Challenge – Put the lines from the line containing "Page size: 1654x1241." to the line containing "Identify the document" into a numbered list, including both of those lines and leaving out any blank lines.

Provided records –
══════════════════════════════

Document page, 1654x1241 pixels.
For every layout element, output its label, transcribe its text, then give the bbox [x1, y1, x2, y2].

══════════════════════════════

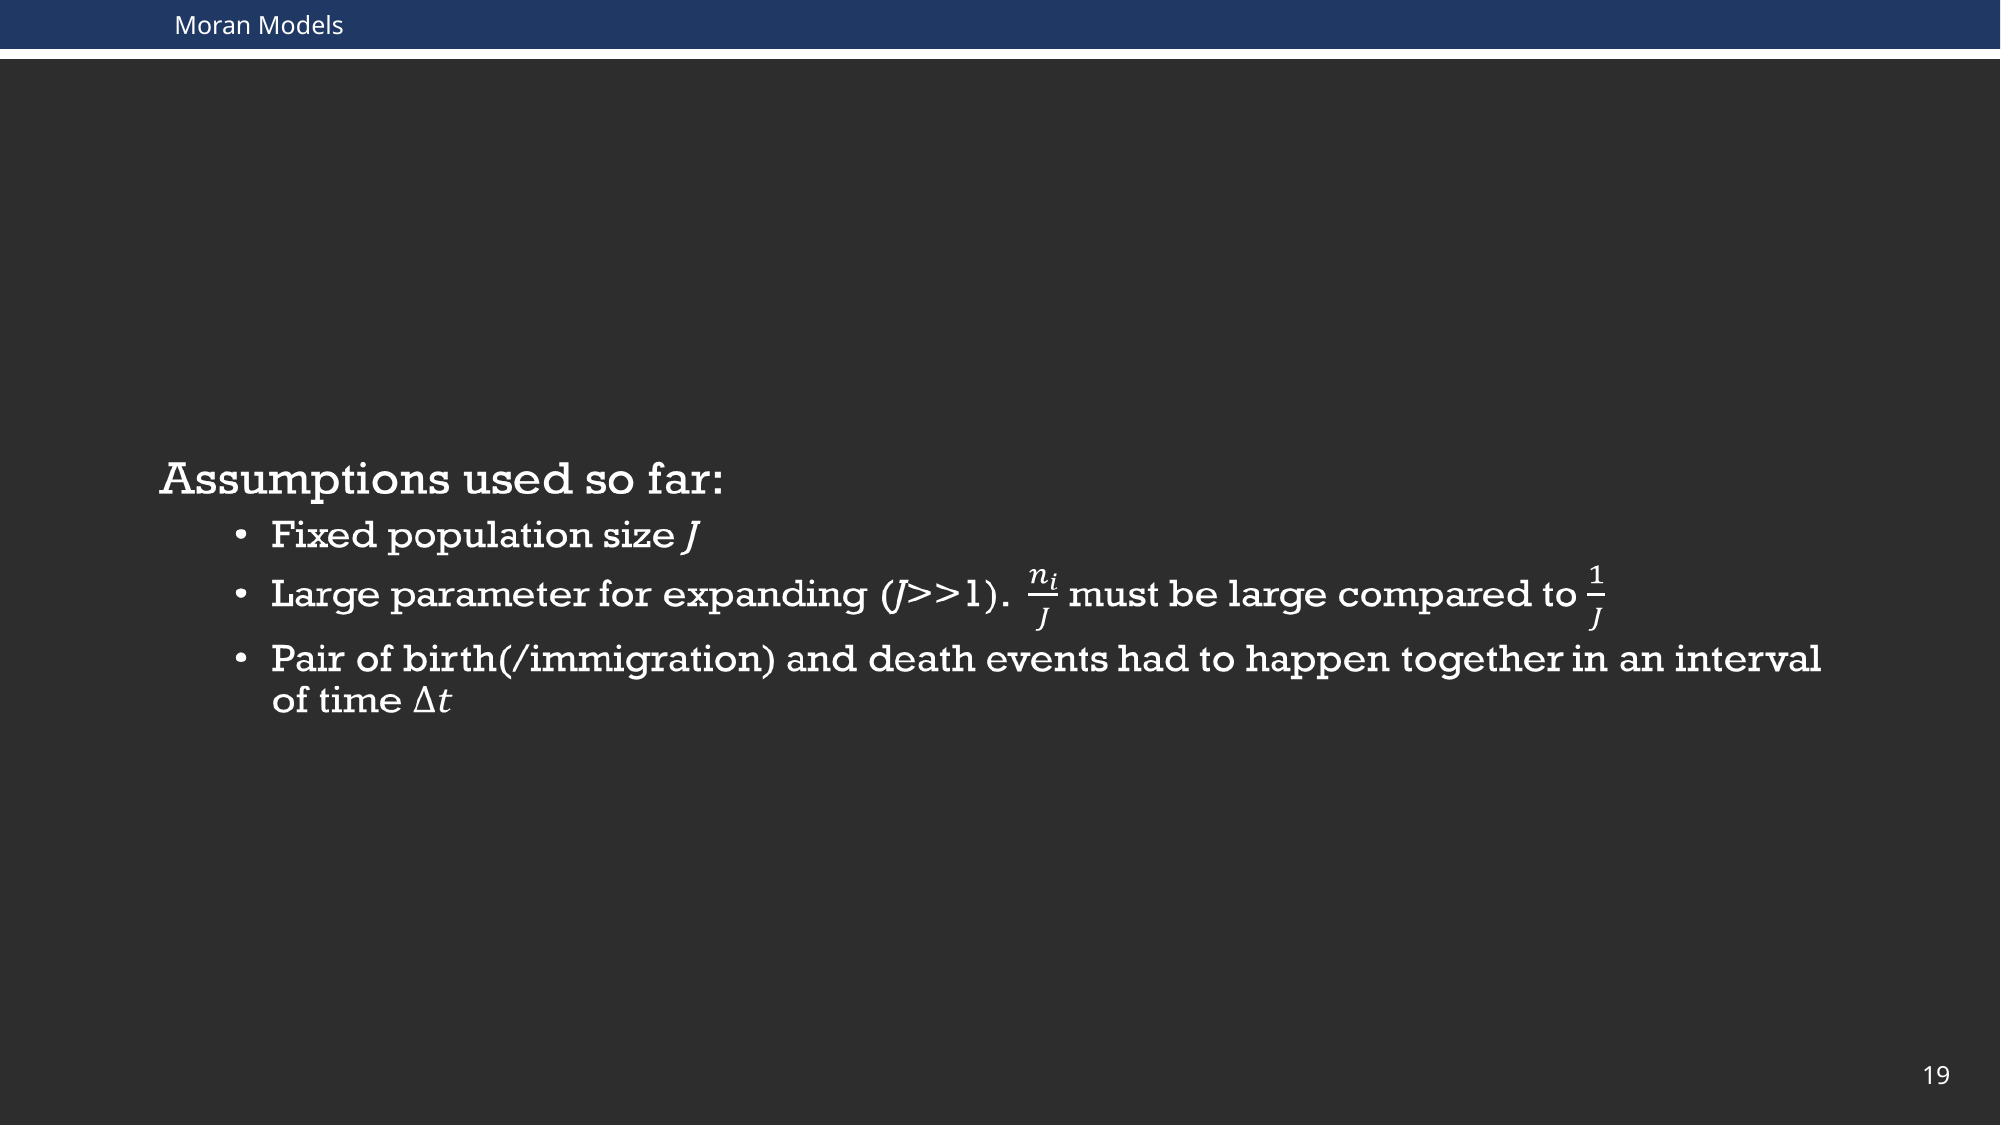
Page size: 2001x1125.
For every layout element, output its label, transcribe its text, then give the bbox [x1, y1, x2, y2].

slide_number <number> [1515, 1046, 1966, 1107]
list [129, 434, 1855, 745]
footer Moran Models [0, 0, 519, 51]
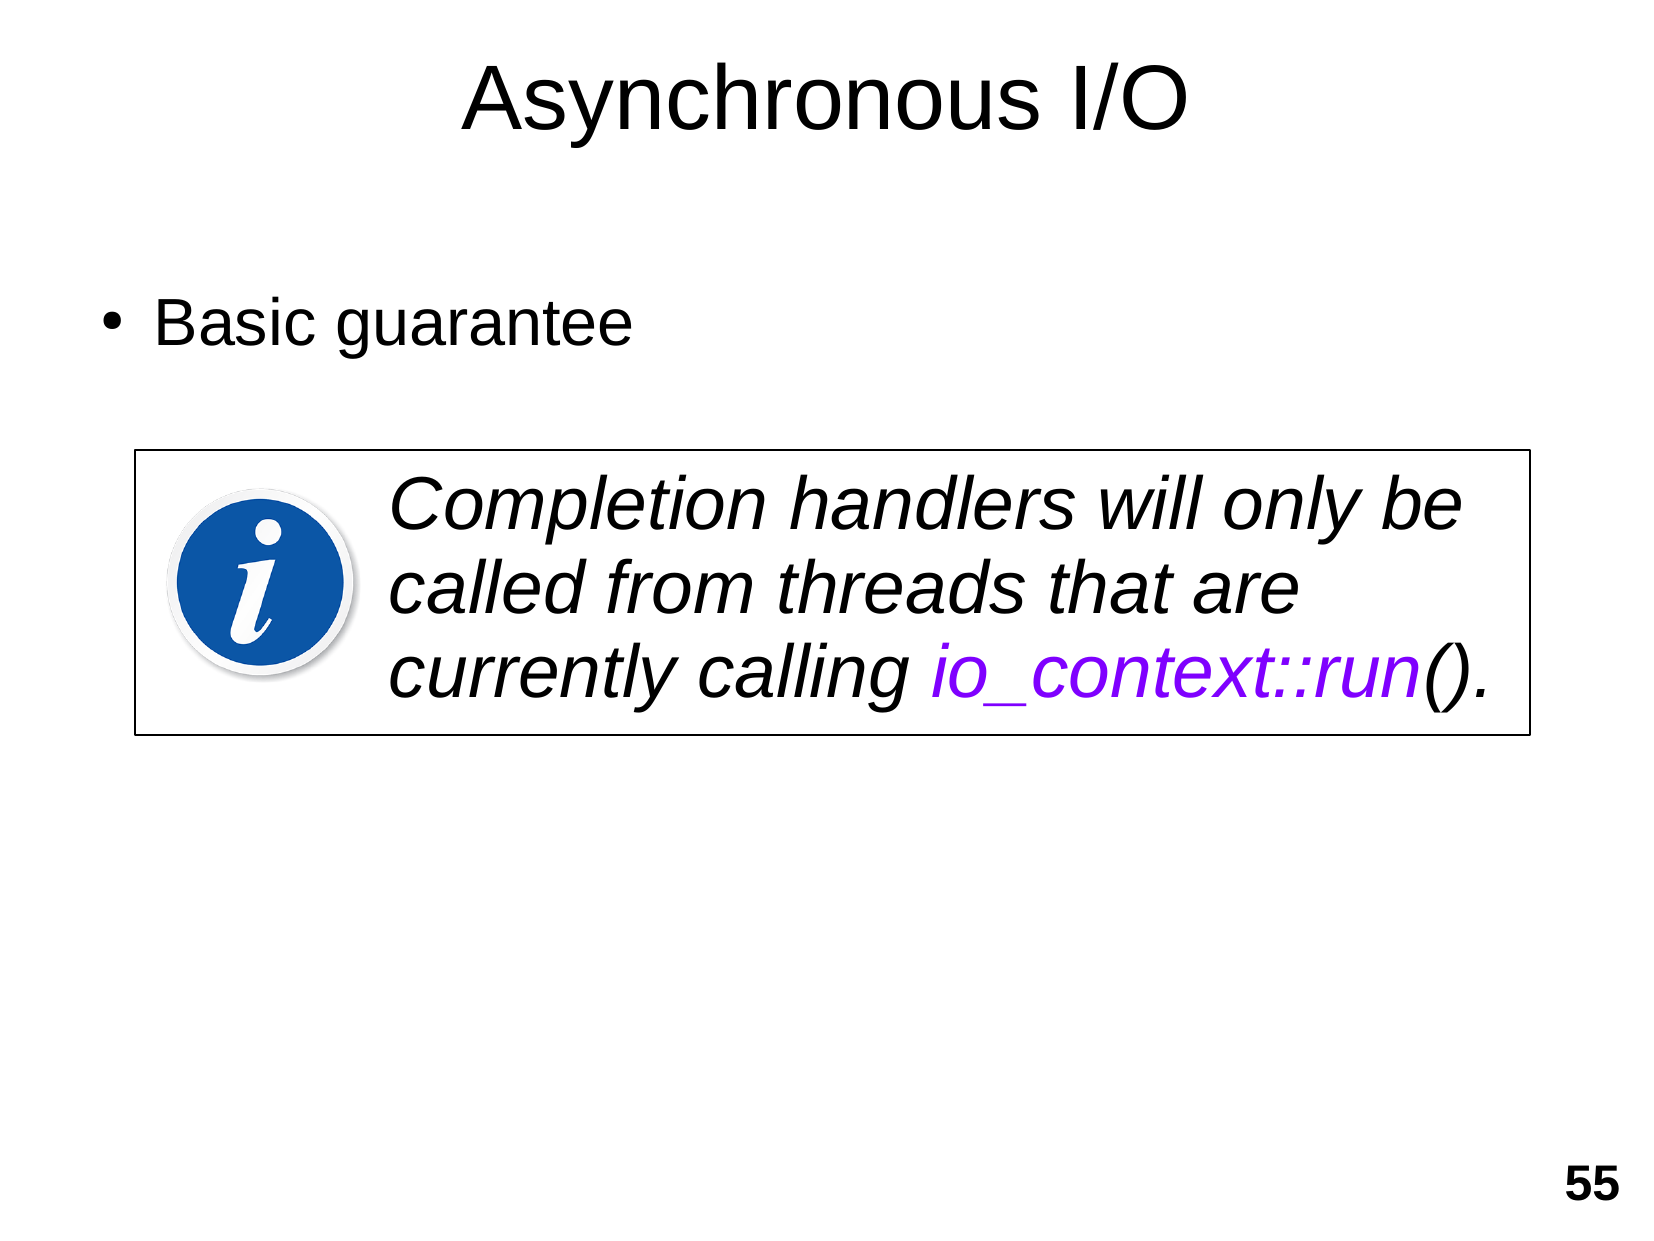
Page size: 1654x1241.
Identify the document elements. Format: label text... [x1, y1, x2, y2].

══════════════════════════════

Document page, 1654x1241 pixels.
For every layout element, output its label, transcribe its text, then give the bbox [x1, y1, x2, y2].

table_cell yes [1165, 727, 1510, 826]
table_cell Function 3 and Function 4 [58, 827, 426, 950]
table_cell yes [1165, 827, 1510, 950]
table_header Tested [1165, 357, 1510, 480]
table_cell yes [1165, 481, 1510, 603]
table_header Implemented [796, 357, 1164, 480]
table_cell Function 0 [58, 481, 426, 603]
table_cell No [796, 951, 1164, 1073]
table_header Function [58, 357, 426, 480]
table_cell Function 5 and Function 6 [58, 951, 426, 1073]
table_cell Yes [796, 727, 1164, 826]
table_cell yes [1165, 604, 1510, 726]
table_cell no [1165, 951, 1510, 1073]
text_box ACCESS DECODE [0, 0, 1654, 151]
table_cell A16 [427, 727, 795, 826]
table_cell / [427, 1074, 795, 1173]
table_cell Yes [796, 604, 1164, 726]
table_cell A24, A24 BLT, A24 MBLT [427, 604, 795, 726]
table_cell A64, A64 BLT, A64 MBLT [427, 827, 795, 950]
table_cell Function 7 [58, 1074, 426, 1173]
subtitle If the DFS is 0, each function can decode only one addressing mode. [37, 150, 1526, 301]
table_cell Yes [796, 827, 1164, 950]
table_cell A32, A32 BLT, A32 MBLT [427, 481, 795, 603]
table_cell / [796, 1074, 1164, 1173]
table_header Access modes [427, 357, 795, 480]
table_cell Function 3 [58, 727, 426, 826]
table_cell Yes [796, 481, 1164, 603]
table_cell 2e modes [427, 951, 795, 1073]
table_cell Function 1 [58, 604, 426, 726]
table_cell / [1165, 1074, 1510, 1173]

══════════════════════════════

Finished exercise –
1. Page size: 1654x1241.
2. Identify the document elements. Format: label text... [x1, y1, x2, y2].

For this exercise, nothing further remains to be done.